Lots more advice or information is available so please do contact us for any queries regarding anything from the area, flights, health, money or local culture etc..

Blog from the Bush  –  Annie Menter

Five days in and my head and my heart have become attuned to life back in the bush. A shift in thought processes, a slowing down and reconfiguring of my days. Connections that have lain dormant between annual visits start to resurface. A walk into town throws up new images as well as familiar faces and known landmarks – greetings with strangers are exchanged always with a welcoming smile. I lie in bed musing on what needs to be done before the heat of the day forces us into the shade to consider our options. The night orchestra of cicadas steps away from centre stage and the sound waves are taken over by myriad bird songs, competing for air time- I begin to recognise a few – the double whistle of the Gonolek, the gentle murmur of the Laughing Dove, the chattering banter of the Bulbuls and the cheerful notes of the Paradise Flycatcher. With the wind in the right direction this jam session is underpinned by the drone of the Atlantic heading up the beach a mile away.

Visitors arrive. Malang the painter hoping to sell a few canvases but happy to chat and hang out. Monsieur La Crevette, his bicycle laden with juicy prawns for supper. Buba arranging a river trip through the mangroves deep into the heart of the Casamance. Gida brings warm baguettes for breakfast, while Moussa organises a visit to Ousman the aluminium smelter on the other side of town. Simon and I are keen to document the process of how the ubiquitous cooking pots and ladles are made. A shopping trip to the market produces pawpaw, bananas, aubergines, tomatoes, freshly made peanut butter, fragrant honey and dangerously hot red and yellow chilli peppers as well as bags of hibiscus flowers and baobab fruit for life saving drinks in the heat of the day.  A lunch of spicy fish and rice and lazy conversation around the communal bowl sends us straight to our beds for an afternoon siesta, then a leisurely game of boules in the ‘keno clearing’ before heading to the beach around 4pm.

The sandy path though the bush to the beach is imprinted on my brain. Past the palm wine tapper perched precariously beneath the palm fronds gathering the potent sap, past women with impossibly heavy head loads, a family of four balanced circus style on one bicycle, the children chanting ‘toubab, toubab’ at the sight of me, a donkey cart over laden with wood for the fish smokery.
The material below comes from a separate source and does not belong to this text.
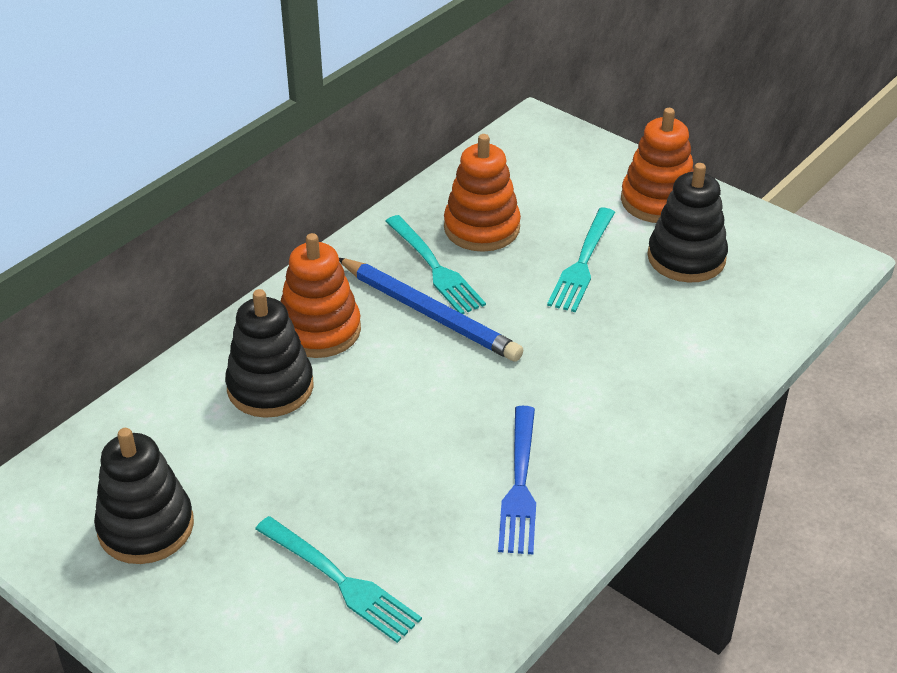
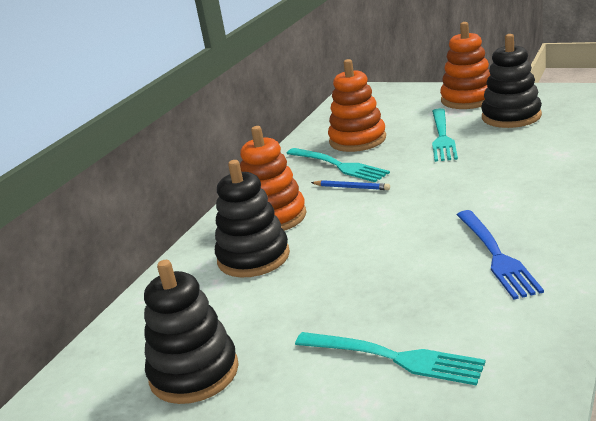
camera: 10 degrees left, 15 degrees down
(429, 314) = (351, 187): blue pencil -> blue pencil, size x0.45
Frothy pink branches of bougainvillea beckon us down the final stretch of path before it opens out onto an empty beach, apart from the odd cow gazing out to sea and a few roaming dogs. The expectation of being immersed in the warm waves that are rolling into shore is almost too much and I head straight out towards the sinking sun. A pirogue glides silently across the horizon like a child’s boat in a shadow puppet show. I swim as hard as I can then turn to float on my back, the sky above a blue backdrop for an osprey heading inland grasping its fish tea, a pied kingfisher hovers before plunging headlong into the water and the terns show off their aerial skills as they dip and dive a few feet away.

Up the beach at his make shift Baobab Bar, Kofi is waiting with freshly squeezed mandarin juice and coconut milk and we easily pick up the conversation started 12 months ago.

Walking back to the compound, the bush turns to deep green and then black throwing up dramatic outlines against a blushing sky – evening rushes in and with it comes the inevitable cicada sound-scape and the smell of wood smoke as stoves are lit and families gather. Someone is drumming and a taxi’s sound system blasts out a mix of classic Marley and Senegalese rap. We turn the corner and the blast of the passing taxi is replaced by a sweet kora melody laid over with the percussive clatter of supper preparations. Time for a cooling shower gazing up at a now night sky pocked with stars ….. for now this is home.